Oui la société grecque doit changer et revoir les privilèges octroyés à des catégories de citoyens qu’il s’agisse des prêtres, des armateurs, des promoteurs immobiliers, des membres de grandes familles, etc. Oui il serait suicidaire que ce pays continue à s’endetter irrémédiablement sans que personne ne s’en émeuve. Mais après des années de laxisme tant des Grecs que des autres pays européens, chercher à lui imposer une cure brutale d’austérité sans aucune perspective d’avenir ni plan d’investissements pour se redresser, cela ressemble plus à une punition qu’à une main tendue pour s’en sortir.

Dany : « Une fois de plus, ce que tu dis est totalement juste. L’adhésion de la population grecque à un projet d’assainissement de ses finances publiques et de ses pratiques sans plans de relance est illusoire. D’autant plus que pendant des années les partis politiques se sont construits sur des abus au détriment de la « res publica ».

Quand la Grèce a intégré la Communauté économique européenne en 1981, elle sortait à peine de la dictature des colonels, dont elle portait – et porte encore – certains des stigmates. L’arrivée au pouvoir, en 1980, d’Andreas Papandreou a permis un premier pas vers l’abolition des « castes » mais également vers l’installation durable du pays dans clientélisme. Autant que toi et moi, les Grecs savent que la partitocratie qui a prospéré sur la corruption et le clientélisme est une véritable ruine pour le pays! La cohabitation tripartite issue des derniers épisodes rocambolesques de la politique intérieure n’offre aucune perspective convaincante. A l’exception de quelques-uns, il semble que les luttes intestines de pouvoir demeurent la préoccupation principale de la caste politique. Des réformes structurelles majeures sont attendues en Grèce… On est dès lors en droit de se demander pourquoi le clergé, rémunéré par l’Etat et dont le poids économique est important, ne paie toujours pas d’impôt ? Est-ce parce la constitution reste placée sous le signe de la Sainte Trinité? Comment comprendre l’absence d’initiative tant grecque qu’européenne pour régler le problème chypriote et proposer un scénario de démilitarisation turco-grec ? Evidemment pour certains pays, les fantasmes sur la Turquie permettent de renflouer les caisses en vendant leurs équipements de guerre. Chars, hélicoptères, frégates, sous-marins … Autant de bénéfices pour les industries militaires essentiellement françaises et allemandes… Autant de trous dans les caisses de l’Etat grec.
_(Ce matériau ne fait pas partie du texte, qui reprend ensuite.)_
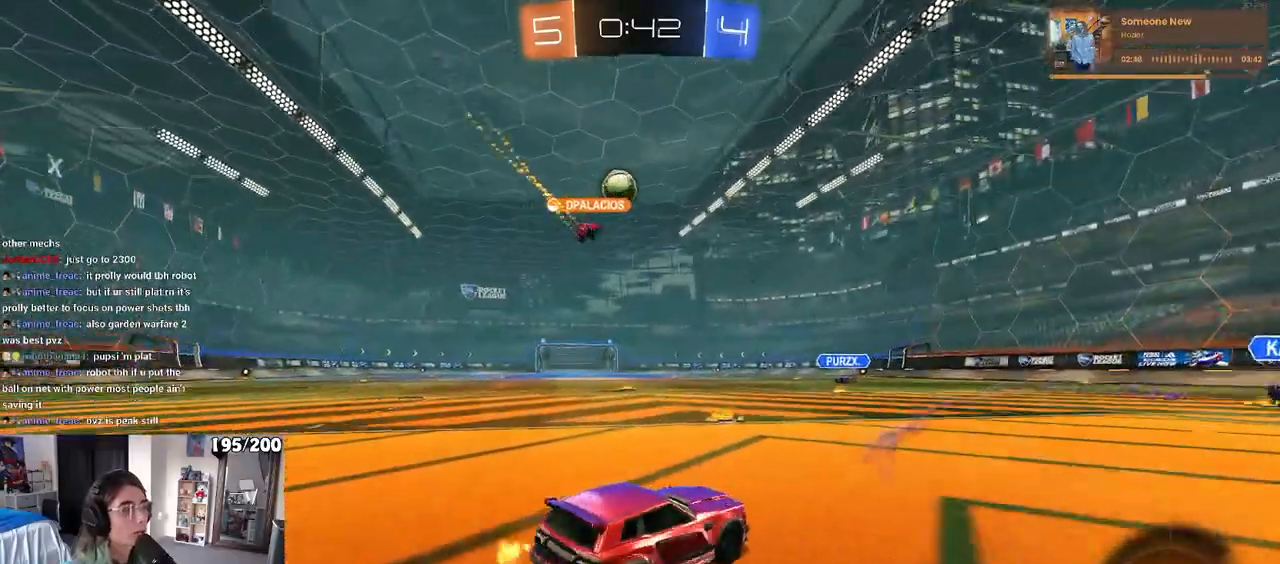
{"buttons": ["R2"], "left_stick": "right", "right_stick": "center", "events": [[383, "left_stick", "right"]]}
En tout cas, nous devons bien comprendre qu’au-delà des égarements des uns et des autres, si la propagation de la crise grecque à la zone euro a pu atteindre une telle ampleur c’est parce que les Etats européens ont manqué de cohésion minant ainsi notre crédibilité aussi bien à l’intérieur qu’à l’extérieur de l’Europe.

Socrate : « Par conséquent, si je comprends bien tes propos, ce que les Européens sont en train de payer cher, c’est l’absence d’Europe et en particulier de solidarité ? Tous ces discours contre l’ingérence de l’union européenne dans la vie des Etats avides de souveraineté nationale seraient en fait des « solutions à base de ciguë » pour les Européens ? Le stato-souverainisme serait-il en phase de devenir une nouvelle religion d’Etat?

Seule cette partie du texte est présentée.